At her first trial, mental health specialists called by both the prosecution and defense testified that Ms. Broderick was narcissistic and histrionic. Melvin G. Goldzband, a psychiatrist who testified for the prosecution, refuted her claims of emotional abuse.
“She didn't want to be rejected,” she said, adding that she would have been angry even if her husband had agreed to an extravagant monthly support agreement.
“People prolong battles because it's the only form of relationship they have,” Dr. Goldzband said.
Ms. Broderick was sentenced in 1992 to the maximum possible sentence: 32 years to life in prison. He was denied parole twice.
Elizabeth Anne Bisceglia was born on November 7, 1947 in New York City, one of six children of Frank and Marita (Curtin) Bisceglia. His father owned a family plastering business founded by his father in 1908.
He grew up in Bronxville, New York, and attended Mount Saint Vincent College (now University), a Catholic institution in the Bronx.
She met Dan Broderick, the oldest of nine children in a Pittsburgh family, when he was about to enter Cornell medical school in Manhattan. They married in 1969. After completing medical school, Mr. Broderick decided to pursue a law degree at Harvard and enter the lucrative new field of medical malpractice law.
The young couple and their two children moved to San Diego, where Mr. Broderick's career flourished, two more children arrived and the couple was welcomed into elite social circles. They bought a ski condo in Colorado and dug a pool in the backyard.
But even before Mr. Broderick began an affair, Mrs. Broderick was unhappy in the role of socialite and mother, and her family's privilege seemed to bring her little pleasure.
“Mom was always a little weird,” her daughter Kimberly Broderick Piggins told The Los Angeles Times in 1990. “Mom got mad at Dad all the time. One time, Mom picked up the stereo and threw it at him. And she left it outside all the time. He would come up to my window and whisper, 'Kim, let me in.'”
In addition to Mrs. Piggins, Mrs. Broderick's survivors include two sons, Daniel and Rhett; another daughter, Kathy Broderick; and seven grandchildren.

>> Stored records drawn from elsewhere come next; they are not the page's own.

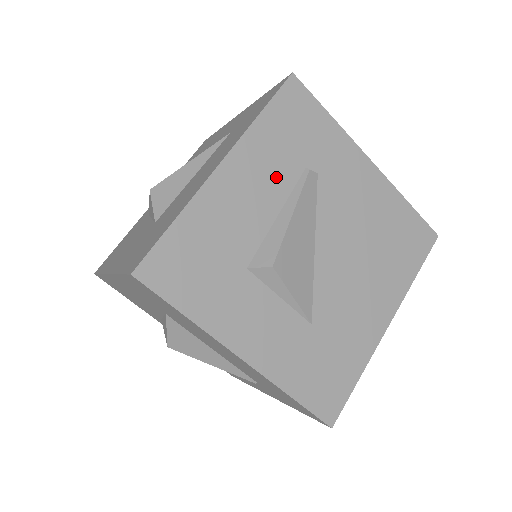
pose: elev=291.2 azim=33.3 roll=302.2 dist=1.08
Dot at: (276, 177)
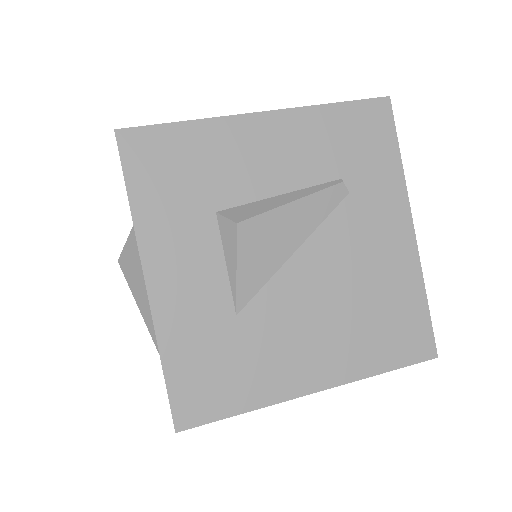
Dot at: (306, 163)
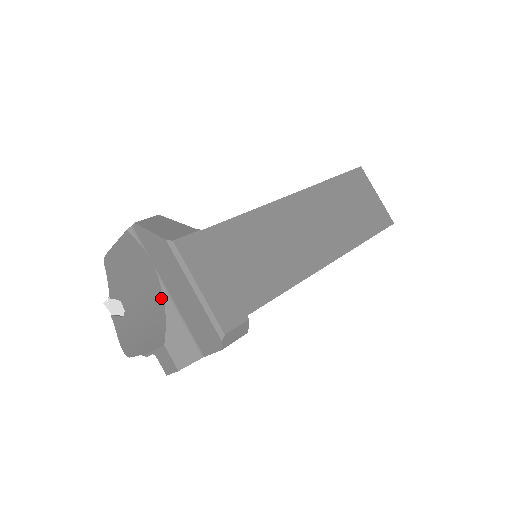
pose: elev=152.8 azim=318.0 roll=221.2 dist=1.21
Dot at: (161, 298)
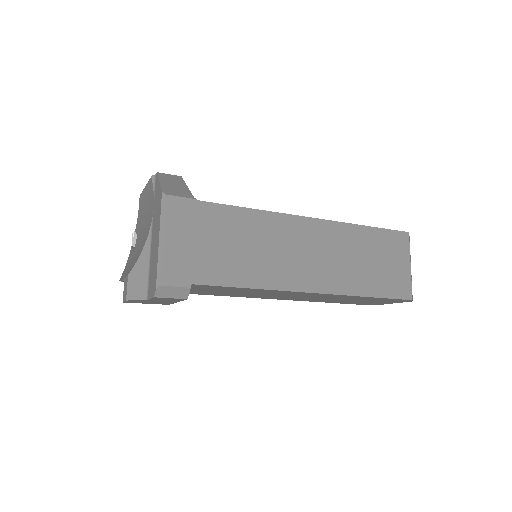
Dot at: (146, 239)
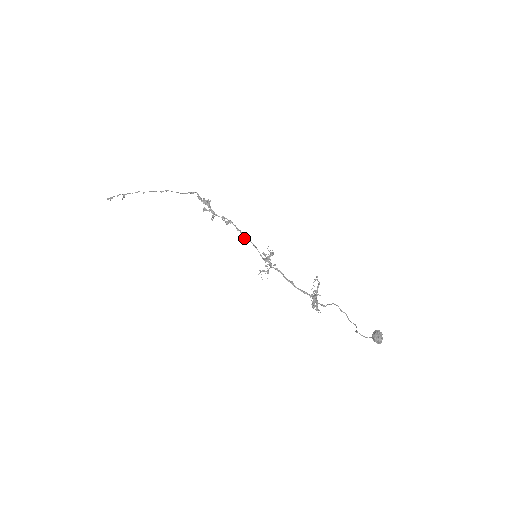
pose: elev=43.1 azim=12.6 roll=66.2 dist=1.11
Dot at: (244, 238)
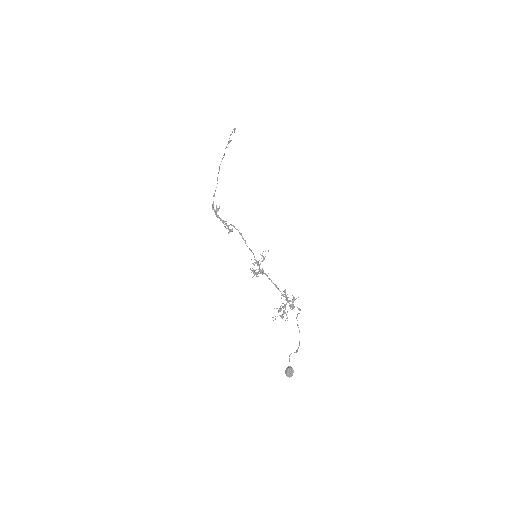
Dot at: (245, 242)
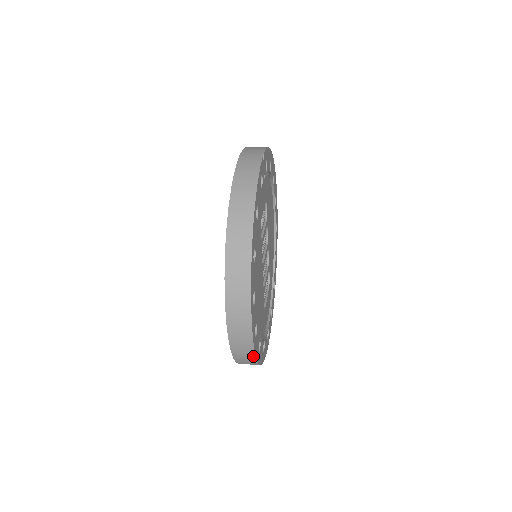
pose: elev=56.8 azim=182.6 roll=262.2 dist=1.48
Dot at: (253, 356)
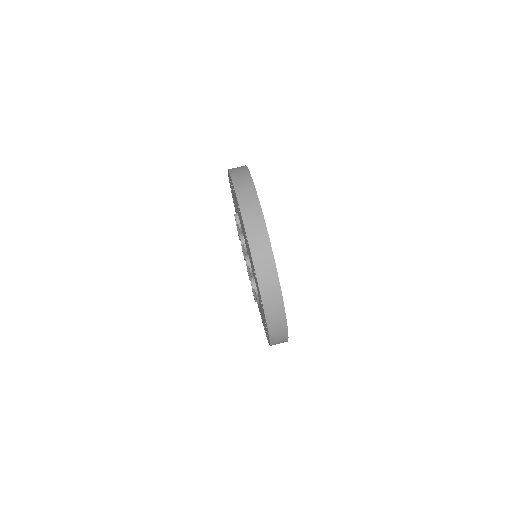
Dot at: (270, 249)
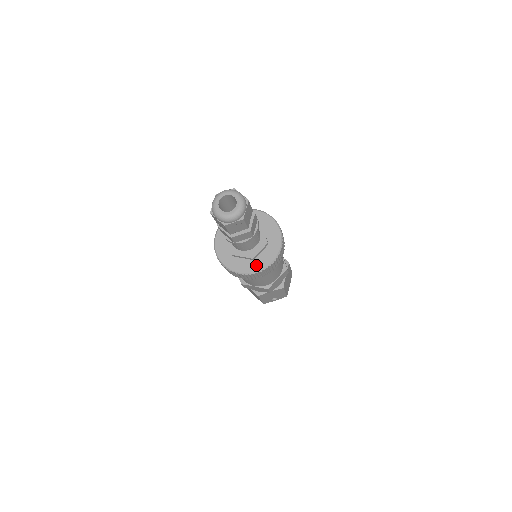
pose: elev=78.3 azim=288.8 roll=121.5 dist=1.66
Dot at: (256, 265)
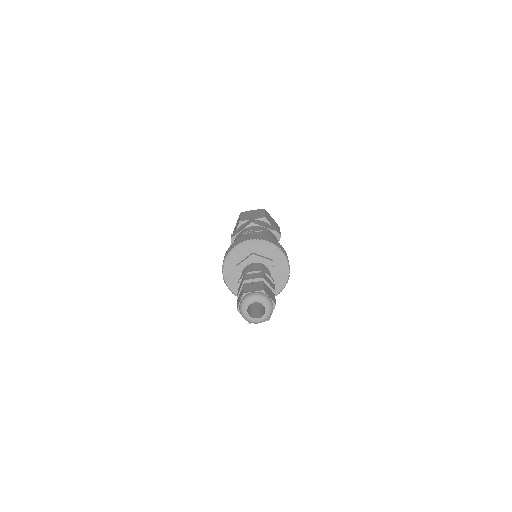
Dot at: (281, 280)
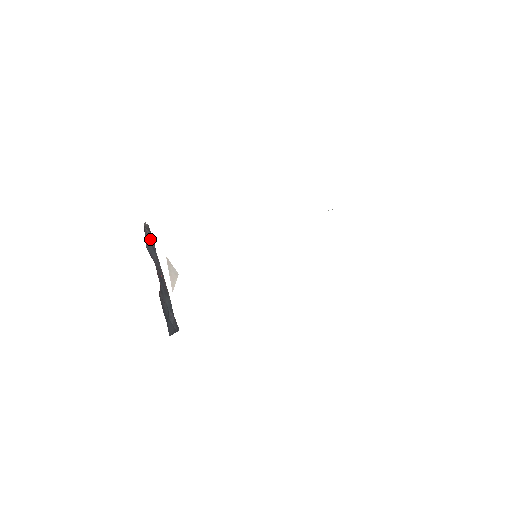
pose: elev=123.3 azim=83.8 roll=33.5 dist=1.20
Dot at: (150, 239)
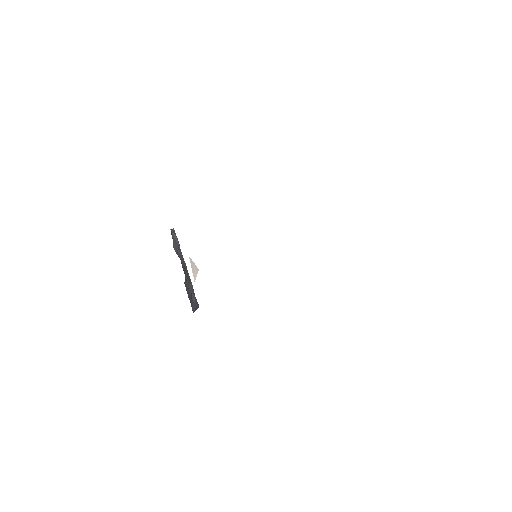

Broderick and the murders have had a long hold on pulpy pop culture. A 1992 CBS television movie appeared in two parts, starring Meredith Baxter. The first installment, “A Woman Scorned: The Betty Broderick Story,” for which Baxter was nominated for an Emmy Award, was followed by “Her Final Fury: Betty Broderick, the Last Chapter.”
The story was adapted as the second season, broadcast in 2020 on USA Network, of the anthology series “Dirty John,” with Amanda Peet as the abandoned Mrs. Broderick and Christian Slater as her adulterous husband.

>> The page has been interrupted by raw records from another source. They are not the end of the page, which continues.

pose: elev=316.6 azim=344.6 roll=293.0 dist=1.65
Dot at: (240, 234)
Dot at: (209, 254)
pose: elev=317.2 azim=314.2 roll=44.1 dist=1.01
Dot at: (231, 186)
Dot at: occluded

Los Angeles Times reporter Bella Stumbo wrote a book about the case, “To the Twelfth Never,” in 1993, a year after Bryna Taubman’s “Hell Hath No Fury” was published.
In 2020, the Los Angeles Times produced a podcast series, “It Was Simple: The Betty Broderick Murders,” which included interviews with defense and prosecution attorneys and the jury foreman.
The title was ironic; Nothing in Mrs. Broderick's story was as simple as it seemed. At his second trial, prosecutors played a tape of his son Danny, then 11, pleading with him to stop tearing the family apart with his destructive behavior.
“You want everything,” he said. “You want all the kids, all the money, to get rid of Linda, and that's not going to work, Mom. You've been mad too long already.”
Ms. Broderick responded: “No, I haven't.”